▸ **DIRECTIVE A**:
In the forum thread about Malaysia, which cities other than KL does the first poster suggest looking at?
▸ **DIRECTIVE B**:
Please pick up the forum thread about Malaysia after its last sentence and continue writing it.

As CVCO said there are some more conservative movement in the Muslim community, but it's being pushed in part for political reasons. I suspect that it will swing back to the middle in time, ther are already many movements within the country to push things back to a more secular society. 

However KL is getting a bit crowded and expensive, you might want to look at Ipoh, Penang (also starting to get expensive) or other medium size cities. But everywhere is cheap compared to the US in my opinion. I don't know how it compares to Thailand, but as I recall Phuket was pretty expensive in comparison the last time I was here. 

But I wouldn't let the fact it's a Muslim country deter you, it's very open to non-Muslim expats. You can find all the alcohol and pork that you want, and no fear of the problems that other Muslim countries seem to be facing.


----------



## cvco (Mar 20, 2015)

prof....my post is actually how I feel and how I believe but id say in 20 years much has changed and the pinpoint of it is not the people who never change but the governments attitude towards them. Corruption and crime are rife, inflation is out of control, more laws and rules, less freedom, less tolerance among races, more criticism and ridicule of each other and the government, more jailings and detentions, more deaths in detention, more fear. Mahathir and others blamed the net for all the social ills but id say the net has educated people and forced them to wake up. Now they are waking up and venting pent up anger. Anger at everything and everyone.

For Islam.....hmm...here is the problem with Islam. Malaysia has its own brand and interpretation of Sunni Islam. Read this from just yesterday---and Id say its true. Whatever the root of this is, it must have been very quiet 20 years ago, now its on the move.
https://sg.news.yahoo.com/malaysia-islam-negative-impact-singapore-110421349.html#

Also, 20 years ago there wasnt ISIS. They just arrested a group of government worker for being ISIS members or helpers. Things are changing.

▸ **SUPPLIED INFORMATION**:
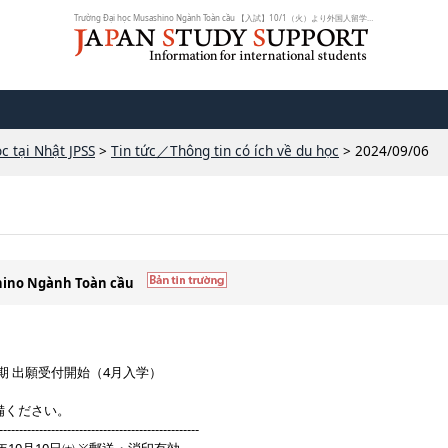
Trường Đại học Musashino Ngành Toàn cầu 【入試】10/1（火）より外国人留学生入...
c tại Nhật JPSS
>
Tin tức／Thông tin có ích về du học
> 2024/09/06
shino Ngành Toàn cầu
Ⅰ期 出願受付開始（4月入学）
備ください。
--------------------------------------------------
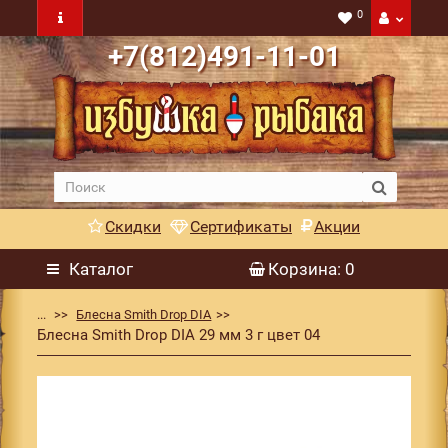
0
+7(812)491-11-01
Скидки
Сертификаты
Акции
Каталог
Корзина
: 0
...
Блесна Smith Drop DIA
Блесна Smith Drop DIA 29 мм 3 г цвет 04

▸ **ANSWER A**:
Ipoh, Penang, or other medium-size cities.

▸ **ANSWER B**:
https://sg.news.yahoo.com/civil-servants-among-8-arrested-021530282.html

YES, on the peaceful side Malaysia is a great place. Or....was? Not sure now. Myself, there is much to love here but im getting the jitters and would like to sell our company and migrate.


----------



## Asian Spirit (Mar 1, 2010)

cvco said:


> Not sure now. Myself, there is much to love here but im getting the jitters and would like to sell our company and migrate.


Interesting to follow the two of you as you post on this subject. I'm also an American but married and retired and living here in the Philippines.

Even here in the southern islands things are starting to get more out of hand as time passes.
It is worrisome for us here as this kind of problem with Islam is spreading around the world faster that greased lightening. For the time being, China is the biggest worry for us here but can't count our Islam and or ISIS eventually. Living in a foreign country has real advantages but personal safety sure is not one of them.



Regards

Jet Lag


----------



## cvco (Mar 20, 2015)

Hi Jet Lag,

Actually, Phils is one place I have been considering but two things bother me, the lack of being able to mail packages cheaply, and the isolation which requires airplane rides to everywhere. If I was there as a tourist wouldnt visa runs become very expensive?

Back to Islam. I talk to old people who were adults at Independence in 1957 and they said at that time there wasnt any race problem, everyone got along. As the Islamic government grew, so did their brand of it and tensions have risen ever since. But its not just the government but the spread of the dark side of Islam and now its going out of control.

Since you are in Phils.................a few years ago I saw a strange looking man in a mall in Kuala Lumpur. Strange green clothes, like military clothes of 500 years ago or something. I walked up and said hello. Turns out he was Abu Sayyaf from Mindanao, in town for AID TALKS with the Malaysians. Really, I asked? He said the government was supporting Abu Sayyaf for the past 20 years. That chat really scared me, and yet this government claims publicly to want to stamp them out.

I dont want to digress from the thread, we can continue in the Phils section. But, yes, its getting to be that for westerners anyway, SE Asia holds less and less allure nowadays and largely dark-side Islam is a factor in it.


----------



## Asian Spirit (Mar 1, 2010)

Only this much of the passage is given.